A young girl calls the police while hiding in a closet to say that her father has just killed her mother and is looking for her to kill next. The police immediately respond with overwhelming force anticipating a violent confrontation. The homeowner answers the front door, is thrown to the ground and surrounded by high-powered rifles locked and loaded.
The homeowner has been a victim of “swatting,” which is the act of reporting a crime using techniques that fool the “caller ID” system into believing that the call originated in the home and using voice modification equipment to make the dispatcher believe that a young girl made the call.
If you believe the Los Angeles Times on November 28, 2012, California is again leading the nation in a new type of crime which may not even be punishable given existing laws.
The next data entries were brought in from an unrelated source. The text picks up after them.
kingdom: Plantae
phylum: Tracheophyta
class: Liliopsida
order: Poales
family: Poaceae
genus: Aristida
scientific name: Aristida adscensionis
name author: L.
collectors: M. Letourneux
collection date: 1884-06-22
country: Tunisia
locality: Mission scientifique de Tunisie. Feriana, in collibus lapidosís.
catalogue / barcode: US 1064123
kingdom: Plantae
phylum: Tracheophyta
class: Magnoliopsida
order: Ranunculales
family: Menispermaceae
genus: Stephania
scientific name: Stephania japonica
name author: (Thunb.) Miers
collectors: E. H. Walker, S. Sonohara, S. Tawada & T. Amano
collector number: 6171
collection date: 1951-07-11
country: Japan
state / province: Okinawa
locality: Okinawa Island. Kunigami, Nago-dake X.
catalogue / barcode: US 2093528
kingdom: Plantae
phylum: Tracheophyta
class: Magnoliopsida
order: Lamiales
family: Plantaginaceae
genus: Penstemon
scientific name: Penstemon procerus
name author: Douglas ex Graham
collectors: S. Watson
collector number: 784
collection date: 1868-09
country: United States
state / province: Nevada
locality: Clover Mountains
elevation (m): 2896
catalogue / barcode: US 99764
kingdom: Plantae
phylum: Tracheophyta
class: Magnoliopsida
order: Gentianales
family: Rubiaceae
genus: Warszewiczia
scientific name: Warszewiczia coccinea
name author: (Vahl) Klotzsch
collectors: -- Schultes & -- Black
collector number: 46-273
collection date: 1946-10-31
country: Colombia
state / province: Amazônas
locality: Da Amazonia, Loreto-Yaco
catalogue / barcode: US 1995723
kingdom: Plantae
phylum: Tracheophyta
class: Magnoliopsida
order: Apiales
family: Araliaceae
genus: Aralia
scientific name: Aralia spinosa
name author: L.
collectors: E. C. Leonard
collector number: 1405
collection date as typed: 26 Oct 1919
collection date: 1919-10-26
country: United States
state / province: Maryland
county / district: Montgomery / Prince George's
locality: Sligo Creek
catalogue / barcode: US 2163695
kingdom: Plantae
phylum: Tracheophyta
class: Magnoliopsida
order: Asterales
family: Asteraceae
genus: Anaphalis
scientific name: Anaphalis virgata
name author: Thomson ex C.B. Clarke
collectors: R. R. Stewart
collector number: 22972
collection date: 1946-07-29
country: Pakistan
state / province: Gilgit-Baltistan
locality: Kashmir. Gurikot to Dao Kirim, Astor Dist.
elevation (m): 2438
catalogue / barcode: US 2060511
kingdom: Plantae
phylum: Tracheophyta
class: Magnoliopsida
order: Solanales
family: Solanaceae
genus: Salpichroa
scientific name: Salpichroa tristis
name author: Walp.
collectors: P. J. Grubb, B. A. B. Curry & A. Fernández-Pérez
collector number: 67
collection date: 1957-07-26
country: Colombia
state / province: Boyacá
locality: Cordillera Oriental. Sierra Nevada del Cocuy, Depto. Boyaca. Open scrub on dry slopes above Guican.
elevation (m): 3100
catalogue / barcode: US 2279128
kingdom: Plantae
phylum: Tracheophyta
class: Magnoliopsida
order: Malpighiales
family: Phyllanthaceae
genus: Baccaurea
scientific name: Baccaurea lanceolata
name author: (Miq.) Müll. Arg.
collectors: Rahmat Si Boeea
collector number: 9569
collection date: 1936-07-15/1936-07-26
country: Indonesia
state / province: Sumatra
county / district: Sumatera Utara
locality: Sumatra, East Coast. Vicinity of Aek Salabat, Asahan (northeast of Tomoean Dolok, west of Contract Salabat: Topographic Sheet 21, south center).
While others may run to the Legislature to create a new law, I say it’s easy to use existing laws to deal with this problem.
Most police agencies have existing fees on the books for responding to a false alarm. Rather than a fixed fee which most agencies have, a full-cost fee similar to the “loud party response” fee is appropriate. The existing false alarm fee can be generalized to make it the responsibility of the party making the call and the fee equal to the cost of responding. This takes care of the cost.
The other issue is the risk of injury or death. The Los Angeles Times made a good case for this being very dangerous. It is identical to driving under the influence. Today’s paper also ran an article about a drunk driver who hit and killed a pedestrian. That driver is to be prosecuted for murder. Likewise, in case of death at the hands of officers, the “swatter” should be prosecuted for murder. And, if there is no death, the “swatter” should be prosecuted for attempted murder. This takes care of the punishment – no new laws needed.
The only issue that remains is how to catch the persons doing the “swatting.” Unfortunately, the answer to this question is beyond the scope of this article.